AKP döneminde işlenen ve birçoğunda sadece tetikçilerin yakalandığı gerçek faillere ulaşılamayan cinayetler de bulunuyor. İşte onlardan bazıları:

Hrant Dink: 19 Ocak 2007'de Agos Gazetesi'nin önünde uğradığı silahlı saldırıda hayatını kaybetti. Üzerinden sekiz yıl geçmesine rağmen tetikçilerin öne sürülüp asıl faillerinin hâlâ bulunamadığı cinayet en son paralel yalanı üzerinden Hizmet Hareketine yüklenmişti.

Muhsin Yazıcıoğlu: 25 Mart 2009 tarihinde seçim gezileri dolayısıyla Kahramanmaraş'a giderken helikopteri düşen Yazıcıoğlu'nun davası henüz sonuçlanmadı. Mahkeme son duruşması 17 Şubat'ta görülen davayı 21 Nisan'a erteledi.

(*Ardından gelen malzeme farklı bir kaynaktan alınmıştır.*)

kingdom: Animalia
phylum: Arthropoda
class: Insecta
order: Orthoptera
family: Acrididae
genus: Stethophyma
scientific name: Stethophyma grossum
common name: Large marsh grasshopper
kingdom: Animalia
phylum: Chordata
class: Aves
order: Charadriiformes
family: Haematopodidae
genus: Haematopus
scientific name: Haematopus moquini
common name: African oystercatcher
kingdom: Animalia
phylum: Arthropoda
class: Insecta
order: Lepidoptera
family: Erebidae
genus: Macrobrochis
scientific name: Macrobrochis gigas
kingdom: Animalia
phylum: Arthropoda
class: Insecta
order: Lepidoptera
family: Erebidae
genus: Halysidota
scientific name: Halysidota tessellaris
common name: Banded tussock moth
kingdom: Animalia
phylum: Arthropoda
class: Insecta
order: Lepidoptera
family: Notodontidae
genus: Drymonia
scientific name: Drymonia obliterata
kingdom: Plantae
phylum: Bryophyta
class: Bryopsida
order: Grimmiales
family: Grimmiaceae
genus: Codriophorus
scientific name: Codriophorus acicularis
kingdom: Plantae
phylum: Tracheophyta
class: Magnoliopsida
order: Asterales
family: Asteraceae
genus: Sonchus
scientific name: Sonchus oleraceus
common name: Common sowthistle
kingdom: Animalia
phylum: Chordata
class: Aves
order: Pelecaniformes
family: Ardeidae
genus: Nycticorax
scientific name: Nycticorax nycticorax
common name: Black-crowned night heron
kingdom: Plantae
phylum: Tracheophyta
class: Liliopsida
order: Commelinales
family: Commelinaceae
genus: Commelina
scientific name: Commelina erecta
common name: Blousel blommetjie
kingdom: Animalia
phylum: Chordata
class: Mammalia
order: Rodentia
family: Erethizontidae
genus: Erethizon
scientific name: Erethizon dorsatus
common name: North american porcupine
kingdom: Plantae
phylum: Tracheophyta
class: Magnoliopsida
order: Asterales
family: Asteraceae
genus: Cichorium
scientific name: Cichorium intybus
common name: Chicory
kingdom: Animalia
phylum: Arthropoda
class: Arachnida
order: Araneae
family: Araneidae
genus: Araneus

Rahip Santoro: Santa Maria Kilisesi Rahibi Andrea Santoro, 5 Şubat 2006'da uğradığı silahlı saldırıda öldürüldü. O tarihte 16 yaşında olan katil zanlısı Oğuzhan Akdin 18 yıl hapis cezası aldı. Davada sadece tetikçinin cezalandırıldığını düşünen hukukçular olayın derin devletle bağlantılı olduğu görüşünde.

Uludere: 29 Aralık 2011'de Şırnak'ın Uludere ilçesinde 34 sivil TSK uçaklarının bombalamasıyla hayatını kaybetti. Katliamla ilgili dava dosyası kapatılırken olayın üzerindeki sis perdesi hâlâ aydınlanmış değil.

Zirve Yayınevi suikastı: 18 Nisan 2007 tarihinde Malatya'daki Zirve Yayınevi'nin çalışanları öldürüldü. Suçüstü yakalanan 5 gencin ve diğer şüphelilerin yargılandığı davanın seyri de 17 Aralık operasyonlarından sonra değişti. Gelinen noktada beş genç dâhil bütün sanıklar serbest kalırken davada yargılanan tutuklu sanık kalmadı.

Ceylan Önkol: Diyarbakır'ın Lice ilçesine bağlı Şenlik köyünde, 28 Eylül 2009 günü hayvan otlatırken askeri mühimmatın patlamasıyla 12 yaşındayken öldürüldü. Olayın üzerinden 5 yıl geçmesine rağmen sorumlular hâlâ bulunamadı.

Necip Hablemitoğlu: Evinin önünde uğradığı suikast sonucu 18 Aralık 2002 tarihinde hayatını kaybetti. Suikastın failleri halen bulunamadı.

ASELSAN mühendisleri: ASELSAN'da görev yapan 3 mühendisin şüpheli ölümleri henüz aydınlatılamamışken 28 yaşındaki Erdem Uğur da evinde, yatağının içinde ölü bulundu.

Hacı İrfan Atsız: Çevresinde sevilen ve dindar kimliği ile tanınan 60 yaşındaki Yüksekovalı Hacı İrfan Atsız, maskeli kişilerce evinin önünde ensesine kurşun sıkılarak öldürüldü.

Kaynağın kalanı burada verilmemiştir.